That seems peculiar!
Here’s the clause:
“10. VERIFICATION OF INFORMATION: The Seller authorizes the Listing Brokerage to obtain any information affecting the Property from any regulatory authorities, governments, mortgagees or others and the Seller agrees to execute and deliver such further authorizations in this regard as may be reasonably required. The Seller hereby appoints the Listing Brokerage or the Listing Brokerage’s authorized representative as the Seller’s attorney to execute such documentation as may be necessary to effect obtaining any information as aforesaid. The Seller hereby authorizes, instructs and directs the above noted regulatory authorities, governments, mortgagees or others to release any and all information to the Listing Brokerage.”

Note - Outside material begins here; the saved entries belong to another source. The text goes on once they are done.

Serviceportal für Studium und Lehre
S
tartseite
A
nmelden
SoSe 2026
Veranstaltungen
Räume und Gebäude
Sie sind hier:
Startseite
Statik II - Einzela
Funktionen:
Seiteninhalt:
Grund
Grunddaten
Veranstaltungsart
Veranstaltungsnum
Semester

Well, that was certainly buried in the “fine print”. Many people read it and missed it. Many agents fail to explain it to their clients who are about to sign a Listing Agreement.
Fortunately, there is a document drafted by OREA which explains in detail each paragraph in each document. It’s the red-lined version.

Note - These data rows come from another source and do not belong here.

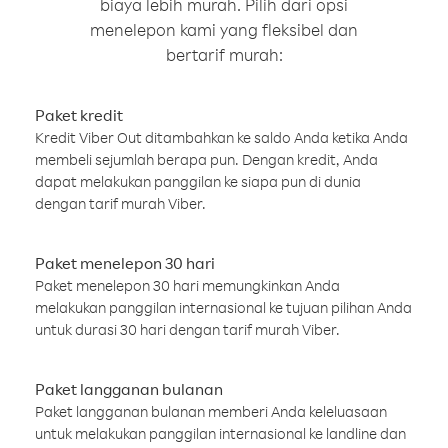
biaya lebih murah. Pilih dari opsi
menelepon kami yang fleksibel dan
bertarif murah:
Paket kredit
Kredit Viber Out ditambahkan ke saldo Anda ketika Anda
membeli sejumlah berapa pun. Dengan kredit, Anda
dapat melakukan panggilan ke siapa pun di dunia
dengan tarif murah Viber.
Paket menelepon 30 hari
Paket menelepon 30 hari memungkinkan Anda
melakukan panggilan internasional ke tujuan pilihan Anda
untuk durasi 30 hari dengan tarif murah Viber.
Paket langganan bulanan
Paket langganan bulanan memberi Anda keleluasaan
untuk melakukan panggilan internasional ke landline dan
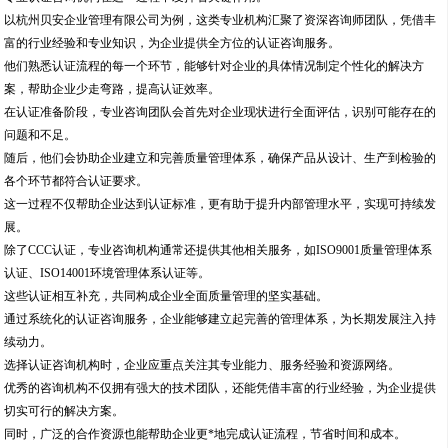
以杭州贝安企业管理有限公司为例，这类专业机构汇聚了资深咨询师团队，凭借丰
富的行业经验和专业知识，为企业提供全方位的认证咨询服务。
他们熟悉认证流程的每一个环节，能够针对企业的具体情况制定个性化的解决方
案，帮助企业少走弯路，提高认证效率。
在认证准备阶段，专业咨询团队会首先对企业现状进行全面评估，识别可能存在的
问题和不足。
随后，他们会协助企业建立和完善质量管理体系，确保产品从设计、生产到检验的
各个环节都符合认证要求。
这一过程不仅帮助企业达到认证标准，更有助于提升内部管理水平，实现可持续发
展。
除了CCC认证，专业咨询机构通常还提供其他相关服务，如ISO9001质量管理体系
认证、ISO14001环境管理体系认证等。
这些认证相互补充，共同构成企业全面质量管理的坚实基础。
通过系统化的认证咨询服务，企业能够建立起完善的管理体系，为长期发展注入持
续动力。
选择认证咨询机构时，企业应重点关注其专业能力、服务经验和资源网络。
优秀的咨询机构不仅拥有强大的技术团队，还能凭借丰富的行业经验，为企业提供
切实可行的解决方案。
同时，广泛的合作资源也能帮助企业更*地完成认证流程，节省时间和成本。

So, here’s the explanation about #10:
10. VERIFICATION OF INFORMATION: This section authorizes the Salesperson to obtain information from governments, mortgagees and others in order to help with the sale of the property
I have been looking for the reference to the Power of Attorney. I’m sure it’s in there somewhere. They wouldn’t just leave it out and ignore it. That wouldn’t be appropriate. I’ll have to read that again!
Brian Madigan LL.B., Broker
Now that I have read it as well, I am confused if the ‘power if attorney’ offered in the Listings agreement is an overkill. It’ cast too wide a net of permissions without looking at the consequences it could cause. Although it’s drafted to allow the Brokerage permissions to do what’s necessary, perhaps it needs to identify exactly what permissions are needed and why.
I am not aware of any Brokerages exercising their rights under the Listing Agreement POA.